- Genre(s): Racing
- Developer(s): Codemasters
- Publisher(s): Codemasters
- Platform(s): PlayStation, Microsoft Windows, Game Boy Color, PlayStation 2, Game Boy Advance, Nintendo DS, Xbox, Mobile, PlayStation Portable, OS X
- First release: TOCA Touring Car Championship November 1997
- Latest release: Race Driver: Create & Race 28 September 2007

= TOCA (series) =

Racing video game series by Codemasters

TOCA (also known as Race Driver) is a racing video game series developed and published by Codemasters. The series originally focused specifically on touring car racing, but after World Touring Cars, the series expanded to cover a wide variety of motorsport. The TOCA series was eventually succeeded by the Grid series of games, with Race Driver: Grid released in 2008.

==Games==

Aggregate review scores
| Game | Metacritic |
|---|---|
| TOCA Touring Car Championship | (PC) 75% (PS1) 83% |
| TOCA 2 Touring Cars | (PC) 78% (PS1) 79% |
| TOCA World Touring Cars | (PS1) 80/100 |
| TOCA Race Driver | (PC) 74/100 (PS2) 81/100 (Xbox) 80/100 |
| TOCA Race Driver 2 | (PC) 81/100 (PS2) 83/100 (PSP) 78% (Xbox) 83% |
| TOCA Race Driver 3 | (PC) 84/100 (PS2) 82/100 (PSP) 74% (Xbox) 84/100 |
| Race Driver 2006 | 81/100 |
| Race Driver: Create & Race | 76/100 |

===TOCA Touring Car Championship (1997)===

The first game of the series was released for Windows and PlayStation platforms in late 1997 in Europe, and in summer 1998 in the United States (as TOCA Championship Racing). Featuring all the licensed cars (not including privateers) and tracks from the 1997 British Touring Car Championship, the game was acclaimed by the European games press, especially on console where it was widely considered the best in its genre until the release of Gran Turismo several months later.

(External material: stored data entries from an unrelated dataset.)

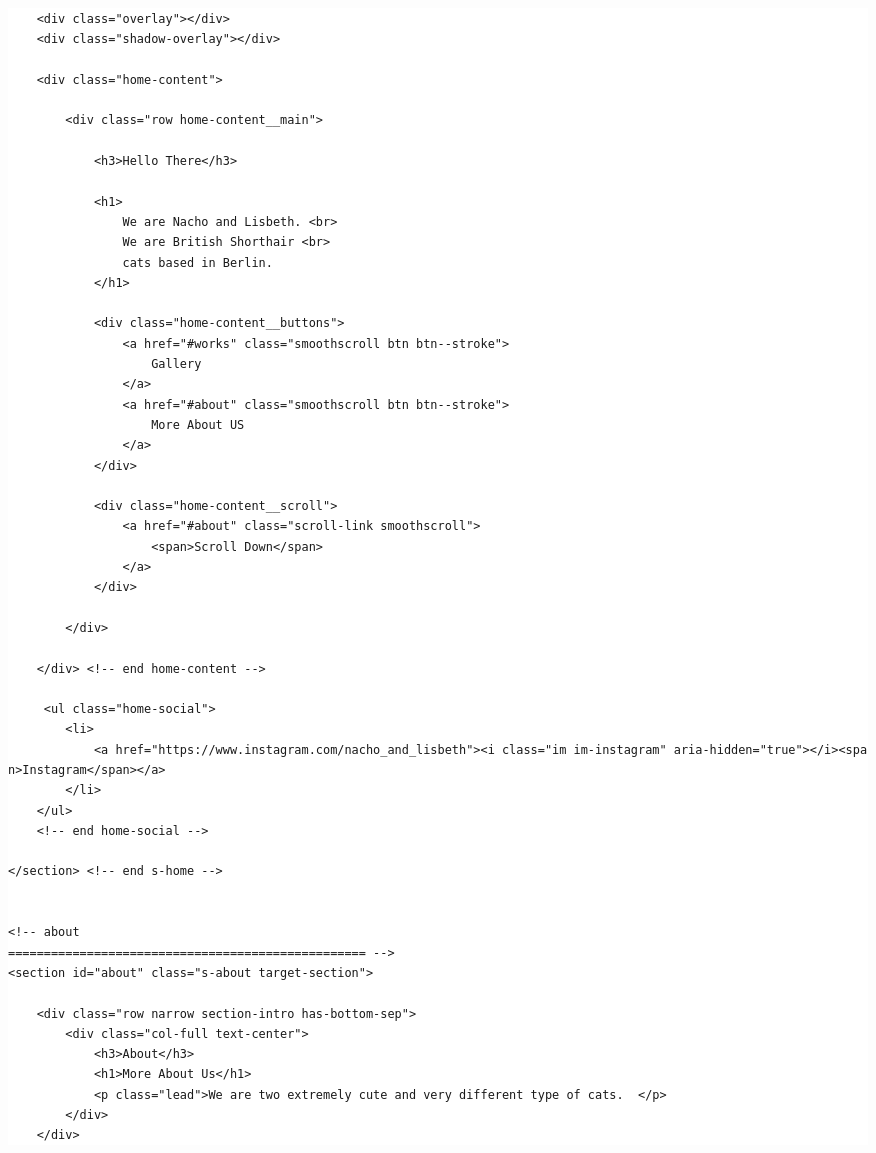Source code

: 
   
   <section id="home" class="s-home page-hero target-section" data-parallax="scroll" data-image-src=".../images/cat1-bg.jpg" data-natural-width=3000 data-natural-height=2000 data-position-y=center>

        <div class="overlay"></div>
        <div class="shadow-overlay"></div>

        <div class="home-content">

            <div class="row home-content__main">

                <h3>Hello There</h3>

                <h1>
                    We are Nacho and Lisbeth. <br>
                    We are British Shorthair <br>
                    cats based in Berlin.
                </h1>

                <div class="home-content__buttons">
                    <a href="#works" class="smoothscroll btn btn--stroke">
                        Gallery
                    </a>
                    <a href="#about" class="smoothscroll btn btn--stroke">
                        More About US
                    </a>
                </div>

                <div class="home-content__scroll">
                    <a href="#about" class="scroll-link smoothscroll">
                        <span>Scroll Down</span>
                    </a>
                </div>

            </div>

        </div> <!-- end home-content -->

         <ul class="home-social">
            <li>
                <a href="https://www.instagram.com/nacho_and_lisbeth"><i class="im im-instagram" aria-hidden="true"></i><span>Instagram</span></a>
            </li>
        </ul> 
        <!-- end home-social -->

    </section> <!-- end s-home -->


    <!-- about
    ================================================== -->
    <section id="about" class="s-about target-section">
        
        <div class="row narrow section-intro has-bottom-sep">
            <div class="col-full text-center">
                <h3>About</h3>
                <h1>More About Us</h1>
                <p class="lead">We are two extremely cute and very different type of cats.  </p>
            </div>
        </div>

===TOCA 2 Touring Cars (1998)===

The success of the first TOCA game saw a sequel arrive a year later in 1998. Whilst mainly an annual franchise update of cars and tracks, the game did add more detailed graphics, physics, multiplayer modes and other minor features. Fictional (but realistic) tracks were added, and support races such as Ford Fiestas, Formula Ford and others also arrived. The level of car damage possible during a race was also enhanced, which was a significant selling point compared with the likes of Gran Turismo. It was called Touring Car Challenge in the USA.

===TOCA World Touring Cars (2000)===

As the title suggests, the series made a significant advance in featuring various Touring Car championships from around the world, TOCA World Touring Cars, which was released in 2000, but despite carrying the TOCA name, a fully licensed British Touring Car Championship (TOCA) series was not included. The gameplay overall became more "arcadey" and the replacement of qualifying laps with random grid positions together with the omission of penalties for bad driving made the game much more playable for the casual gamer. Unlike the first two titles in the TOCA series, World Touring Cars was not released in a Windows version.

===TOCA Race Driver (2002)===

The series moved onto the 6th generation of gaming in August 2002, with the release of TOCA Race Driver (called DTM Race Driver in Germany, Pro Race Driver in North America and V8 Supercars: Race Driver in Australia). The game took the series in a new direction, and introduced a plot centering around fictional race driver Ryan McKane, trying to make a name for himself in a multitude of car championships.

===TOCA Race Driver 2 (2004)===

Race Driver 2 was released on Xbox and PC in April 2004, with a PlayStation 2 version following six months later. Two PSP conversions were released in 2005 and 2006, the first being TOCA Race Driver 2 in Europe and Japan and the second being Race Driver 2006 in the US. The game continued to use a scripted career mode as introduced in the previous Race Driver game but dropped the Ryan McKane character.

===TOCA Race Driver 3 (2006)===

The third game in the TOCA Race Driver series was released in February 2006, and continued to expand on the types of motorsport available. Open wheel, GT, oval racing, rallying, and offroad racing were all featured, and can be raced in either a detailed Pro Career mode or an open-ended World Tour. Up to 12 players are supported via Xbox Live and the PlayStation 2 version supports up to 8 online. This series is the only racing simulator that allows PlayStation players to race online before Gran Turismo 5 Prologue. It received good reviews, frequently being compared favourably to Gran Turismo 4 and Forza Motorsport, in the aspects of cars on track, damage and AI.

===Race Driver: Create & Race (2007)===

Race Driver: Create & Race was developed by Firebrand Games exclusively for Nintendo DS. Create and Race is the second racing game developed by Firebrand Games to run on the Octane game engine (after Cartoon Network Racing). The engine was upgraded to support a track editor and Firebrand Games would go on to reuse it for DS versions of Race Driver: Grid and Dirt 2.